▶ [EXERCISE OBJECTIVE]: Check each line of the data below for the word "middle", then extract the ones that have it.

DATA LISTING: Begin

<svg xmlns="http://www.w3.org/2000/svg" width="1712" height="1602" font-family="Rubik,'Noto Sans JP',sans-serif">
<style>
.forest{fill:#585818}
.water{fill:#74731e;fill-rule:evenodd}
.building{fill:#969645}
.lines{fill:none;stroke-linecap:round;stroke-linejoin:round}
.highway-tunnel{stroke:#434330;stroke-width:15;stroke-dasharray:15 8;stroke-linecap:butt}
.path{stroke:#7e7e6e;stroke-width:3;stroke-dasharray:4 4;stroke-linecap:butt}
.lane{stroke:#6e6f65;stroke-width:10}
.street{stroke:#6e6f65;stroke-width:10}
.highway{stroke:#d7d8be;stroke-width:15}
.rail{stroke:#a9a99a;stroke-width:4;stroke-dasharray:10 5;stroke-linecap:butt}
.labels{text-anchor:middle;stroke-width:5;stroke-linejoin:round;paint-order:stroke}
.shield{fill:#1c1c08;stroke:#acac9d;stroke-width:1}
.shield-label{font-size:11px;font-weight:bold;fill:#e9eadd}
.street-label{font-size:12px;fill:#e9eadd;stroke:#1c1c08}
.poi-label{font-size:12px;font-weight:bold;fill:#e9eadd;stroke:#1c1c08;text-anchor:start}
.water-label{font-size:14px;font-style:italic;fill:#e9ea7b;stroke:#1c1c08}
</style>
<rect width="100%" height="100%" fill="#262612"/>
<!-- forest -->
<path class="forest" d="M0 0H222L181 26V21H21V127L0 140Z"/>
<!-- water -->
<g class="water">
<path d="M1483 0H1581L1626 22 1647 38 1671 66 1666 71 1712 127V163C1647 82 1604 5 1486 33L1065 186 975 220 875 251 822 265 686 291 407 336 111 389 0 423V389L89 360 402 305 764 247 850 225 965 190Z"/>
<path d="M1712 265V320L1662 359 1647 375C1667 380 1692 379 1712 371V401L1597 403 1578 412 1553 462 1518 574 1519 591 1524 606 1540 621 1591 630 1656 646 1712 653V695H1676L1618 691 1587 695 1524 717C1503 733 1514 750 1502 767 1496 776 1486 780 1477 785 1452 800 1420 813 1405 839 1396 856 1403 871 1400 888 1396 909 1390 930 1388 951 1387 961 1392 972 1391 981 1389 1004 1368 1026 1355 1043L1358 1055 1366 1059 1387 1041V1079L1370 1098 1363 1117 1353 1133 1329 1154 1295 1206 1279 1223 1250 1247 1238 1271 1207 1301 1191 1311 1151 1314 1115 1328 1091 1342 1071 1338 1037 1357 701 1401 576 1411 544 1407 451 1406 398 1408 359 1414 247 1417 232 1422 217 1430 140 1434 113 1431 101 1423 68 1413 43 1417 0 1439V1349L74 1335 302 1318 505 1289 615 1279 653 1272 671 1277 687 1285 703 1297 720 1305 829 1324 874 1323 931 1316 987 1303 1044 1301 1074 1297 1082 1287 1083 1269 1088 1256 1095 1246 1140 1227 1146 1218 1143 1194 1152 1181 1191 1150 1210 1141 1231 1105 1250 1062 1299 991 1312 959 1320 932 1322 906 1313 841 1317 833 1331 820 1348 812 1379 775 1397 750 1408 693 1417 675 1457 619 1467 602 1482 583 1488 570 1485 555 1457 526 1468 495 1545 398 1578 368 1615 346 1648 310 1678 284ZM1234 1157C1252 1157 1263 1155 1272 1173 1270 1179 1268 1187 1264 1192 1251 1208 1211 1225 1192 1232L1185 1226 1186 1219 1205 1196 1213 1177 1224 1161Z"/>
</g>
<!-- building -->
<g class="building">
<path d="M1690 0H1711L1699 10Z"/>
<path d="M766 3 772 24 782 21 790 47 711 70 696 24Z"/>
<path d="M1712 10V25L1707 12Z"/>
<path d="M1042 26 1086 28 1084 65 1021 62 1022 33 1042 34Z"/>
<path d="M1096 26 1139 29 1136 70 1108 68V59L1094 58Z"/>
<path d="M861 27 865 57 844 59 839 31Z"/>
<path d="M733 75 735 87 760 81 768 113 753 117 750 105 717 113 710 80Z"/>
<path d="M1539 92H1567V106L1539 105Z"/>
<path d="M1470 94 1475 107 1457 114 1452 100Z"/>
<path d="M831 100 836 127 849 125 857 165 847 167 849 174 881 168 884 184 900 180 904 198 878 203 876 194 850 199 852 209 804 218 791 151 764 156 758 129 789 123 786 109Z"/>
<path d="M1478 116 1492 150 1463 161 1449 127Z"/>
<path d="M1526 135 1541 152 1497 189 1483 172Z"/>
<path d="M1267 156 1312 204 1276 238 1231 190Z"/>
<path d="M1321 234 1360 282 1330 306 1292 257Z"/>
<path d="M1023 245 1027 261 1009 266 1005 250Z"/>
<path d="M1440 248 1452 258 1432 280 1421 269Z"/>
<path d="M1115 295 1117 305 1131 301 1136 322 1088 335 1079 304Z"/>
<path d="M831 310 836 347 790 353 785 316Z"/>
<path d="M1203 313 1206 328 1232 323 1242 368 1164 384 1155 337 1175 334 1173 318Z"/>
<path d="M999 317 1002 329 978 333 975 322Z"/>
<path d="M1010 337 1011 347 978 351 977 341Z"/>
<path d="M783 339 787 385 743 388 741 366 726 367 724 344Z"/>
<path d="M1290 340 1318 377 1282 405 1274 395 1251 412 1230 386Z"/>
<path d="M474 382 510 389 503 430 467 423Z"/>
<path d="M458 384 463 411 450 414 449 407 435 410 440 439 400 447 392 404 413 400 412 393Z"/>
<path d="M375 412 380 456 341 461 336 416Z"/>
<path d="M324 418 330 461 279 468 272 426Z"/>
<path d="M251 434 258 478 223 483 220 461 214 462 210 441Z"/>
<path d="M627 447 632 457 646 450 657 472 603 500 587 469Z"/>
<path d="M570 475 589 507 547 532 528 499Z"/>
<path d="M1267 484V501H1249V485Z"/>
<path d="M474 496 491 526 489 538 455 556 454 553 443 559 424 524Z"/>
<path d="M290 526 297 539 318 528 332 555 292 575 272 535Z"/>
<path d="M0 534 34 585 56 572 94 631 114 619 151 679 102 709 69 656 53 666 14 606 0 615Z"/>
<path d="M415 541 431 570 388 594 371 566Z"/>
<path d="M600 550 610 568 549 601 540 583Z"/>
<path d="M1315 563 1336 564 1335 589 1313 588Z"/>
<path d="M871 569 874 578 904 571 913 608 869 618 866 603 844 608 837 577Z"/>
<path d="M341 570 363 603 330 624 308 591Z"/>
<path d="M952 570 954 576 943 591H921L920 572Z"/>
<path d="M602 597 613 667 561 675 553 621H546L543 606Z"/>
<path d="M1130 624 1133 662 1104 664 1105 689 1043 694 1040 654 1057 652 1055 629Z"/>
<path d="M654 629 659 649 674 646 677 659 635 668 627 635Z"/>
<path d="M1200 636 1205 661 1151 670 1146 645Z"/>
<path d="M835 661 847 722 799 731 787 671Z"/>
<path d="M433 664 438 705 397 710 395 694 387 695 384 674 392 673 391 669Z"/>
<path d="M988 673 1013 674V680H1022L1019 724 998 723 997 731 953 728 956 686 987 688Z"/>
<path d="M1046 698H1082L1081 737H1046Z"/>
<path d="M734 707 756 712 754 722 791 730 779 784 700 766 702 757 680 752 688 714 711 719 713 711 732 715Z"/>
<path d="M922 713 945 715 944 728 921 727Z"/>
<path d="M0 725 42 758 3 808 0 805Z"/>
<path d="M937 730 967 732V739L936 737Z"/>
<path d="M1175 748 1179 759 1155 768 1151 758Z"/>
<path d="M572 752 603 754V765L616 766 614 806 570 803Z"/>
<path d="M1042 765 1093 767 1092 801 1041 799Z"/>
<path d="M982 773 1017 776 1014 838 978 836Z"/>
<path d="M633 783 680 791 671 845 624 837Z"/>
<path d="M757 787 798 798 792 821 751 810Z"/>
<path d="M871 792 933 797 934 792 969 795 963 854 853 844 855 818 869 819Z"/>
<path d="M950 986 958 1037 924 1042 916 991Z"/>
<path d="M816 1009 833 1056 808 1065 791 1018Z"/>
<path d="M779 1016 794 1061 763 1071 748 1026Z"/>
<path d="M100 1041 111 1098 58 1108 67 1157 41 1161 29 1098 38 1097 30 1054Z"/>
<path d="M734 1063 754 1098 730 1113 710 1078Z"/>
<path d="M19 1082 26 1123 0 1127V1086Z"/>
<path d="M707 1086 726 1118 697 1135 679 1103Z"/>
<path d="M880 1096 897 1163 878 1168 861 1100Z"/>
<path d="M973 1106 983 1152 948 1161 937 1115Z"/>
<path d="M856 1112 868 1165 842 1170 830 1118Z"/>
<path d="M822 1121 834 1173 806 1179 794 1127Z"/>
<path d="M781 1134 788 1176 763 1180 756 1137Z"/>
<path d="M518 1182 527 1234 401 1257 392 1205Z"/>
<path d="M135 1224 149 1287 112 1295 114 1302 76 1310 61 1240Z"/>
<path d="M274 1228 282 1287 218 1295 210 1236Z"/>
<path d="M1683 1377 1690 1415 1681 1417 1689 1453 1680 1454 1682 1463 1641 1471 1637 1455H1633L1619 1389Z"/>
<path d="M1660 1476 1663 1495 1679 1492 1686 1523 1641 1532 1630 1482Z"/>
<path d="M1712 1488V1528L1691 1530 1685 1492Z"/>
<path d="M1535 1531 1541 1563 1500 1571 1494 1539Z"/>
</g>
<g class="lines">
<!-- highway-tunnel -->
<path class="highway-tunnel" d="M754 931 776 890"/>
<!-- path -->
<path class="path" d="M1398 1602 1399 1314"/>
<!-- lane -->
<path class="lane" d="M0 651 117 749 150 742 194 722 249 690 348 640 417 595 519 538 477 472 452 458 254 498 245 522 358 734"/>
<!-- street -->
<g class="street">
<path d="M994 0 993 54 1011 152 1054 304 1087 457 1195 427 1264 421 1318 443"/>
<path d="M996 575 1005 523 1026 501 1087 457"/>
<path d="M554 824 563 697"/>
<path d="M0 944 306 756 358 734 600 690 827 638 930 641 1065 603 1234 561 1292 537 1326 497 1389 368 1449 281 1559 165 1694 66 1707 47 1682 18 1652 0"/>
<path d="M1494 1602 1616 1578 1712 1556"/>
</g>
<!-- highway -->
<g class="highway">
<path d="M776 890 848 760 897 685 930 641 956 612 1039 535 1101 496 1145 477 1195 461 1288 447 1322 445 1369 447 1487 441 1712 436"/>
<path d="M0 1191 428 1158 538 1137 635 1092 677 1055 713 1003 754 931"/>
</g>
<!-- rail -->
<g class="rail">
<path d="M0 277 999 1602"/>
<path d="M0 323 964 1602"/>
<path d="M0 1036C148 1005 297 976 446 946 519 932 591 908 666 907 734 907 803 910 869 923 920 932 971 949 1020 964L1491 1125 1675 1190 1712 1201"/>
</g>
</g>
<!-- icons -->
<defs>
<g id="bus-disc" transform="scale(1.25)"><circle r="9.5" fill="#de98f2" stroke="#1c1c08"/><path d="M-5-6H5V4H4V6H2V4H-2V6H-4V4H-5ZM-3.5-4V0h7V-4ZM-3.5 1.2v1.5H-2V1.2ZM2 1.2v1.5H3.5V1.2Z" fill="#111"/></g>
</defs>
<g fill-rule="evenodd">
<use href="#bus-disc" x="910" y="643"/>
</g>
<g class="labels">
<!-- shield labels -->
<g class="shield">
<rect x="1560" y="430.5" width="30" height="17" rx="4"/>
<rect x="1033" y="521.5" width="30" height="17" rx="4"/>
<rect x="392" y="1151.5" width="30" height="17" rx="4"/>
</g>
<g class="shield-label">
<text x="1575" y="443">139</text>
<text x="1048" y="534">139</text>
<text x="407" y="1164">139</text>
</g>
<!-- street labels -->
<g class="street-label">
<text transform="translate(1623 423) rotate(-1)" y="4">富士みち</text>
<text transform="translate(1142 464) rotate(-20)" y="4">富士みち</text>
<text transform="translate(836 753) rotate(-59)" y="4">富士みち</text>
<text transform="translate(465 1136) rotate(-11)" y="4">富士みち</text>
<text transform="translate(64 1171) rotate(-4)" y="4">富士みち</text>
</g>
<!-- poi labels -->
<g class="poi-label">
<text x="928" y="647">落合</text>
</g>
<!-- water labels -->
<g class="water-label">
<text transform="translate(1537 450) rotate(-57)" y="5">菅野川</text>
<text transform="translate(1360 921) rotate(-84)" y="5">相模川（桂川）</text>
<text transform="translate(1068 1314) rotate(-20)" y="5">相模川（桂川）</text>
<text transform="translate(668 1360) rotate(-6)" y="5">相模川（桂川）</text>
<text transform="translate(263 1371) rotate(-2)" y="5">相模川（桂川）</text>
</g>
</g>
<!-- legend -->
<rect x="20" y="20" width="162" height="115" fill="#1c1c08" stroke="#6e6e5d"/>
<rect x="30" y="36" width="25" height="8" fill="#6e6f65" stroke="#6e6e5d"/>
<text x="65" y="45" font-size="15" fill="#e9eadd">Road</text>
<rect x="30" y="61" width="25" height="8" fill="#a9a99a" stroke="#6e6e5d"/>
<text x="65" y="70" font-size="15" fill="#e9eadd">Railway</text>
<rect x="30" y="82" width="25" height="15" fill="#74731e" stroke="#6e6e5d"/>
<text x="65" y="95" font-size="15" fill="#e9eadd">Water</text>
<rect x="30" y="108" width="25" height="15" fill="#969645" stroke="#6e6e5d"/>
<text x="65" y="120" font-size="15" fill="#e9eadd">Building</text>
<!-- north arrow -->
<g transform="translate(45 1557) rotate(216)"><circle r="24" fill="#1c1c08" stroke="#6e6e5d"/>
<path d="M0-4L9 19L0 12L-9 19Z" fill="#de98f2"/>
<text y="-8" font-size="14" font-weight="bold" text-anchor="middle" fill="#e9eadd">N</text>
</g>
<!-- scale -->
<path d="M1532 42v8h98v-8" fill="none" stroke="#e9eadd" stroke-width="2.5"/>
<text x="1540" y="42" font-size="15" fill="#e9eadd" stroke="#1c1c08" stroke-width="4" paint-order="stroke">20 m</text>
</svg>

DATA LISTING: End

▶ [RESPONSE]:
.labels{text-anchor:middle;stroke-width:5;stroke-linejoin:round;paint-order:stroke}
<text y="-8" font-size="14" font-weight="bold" text-anchor="middle" fill="#e9eadd">N</text>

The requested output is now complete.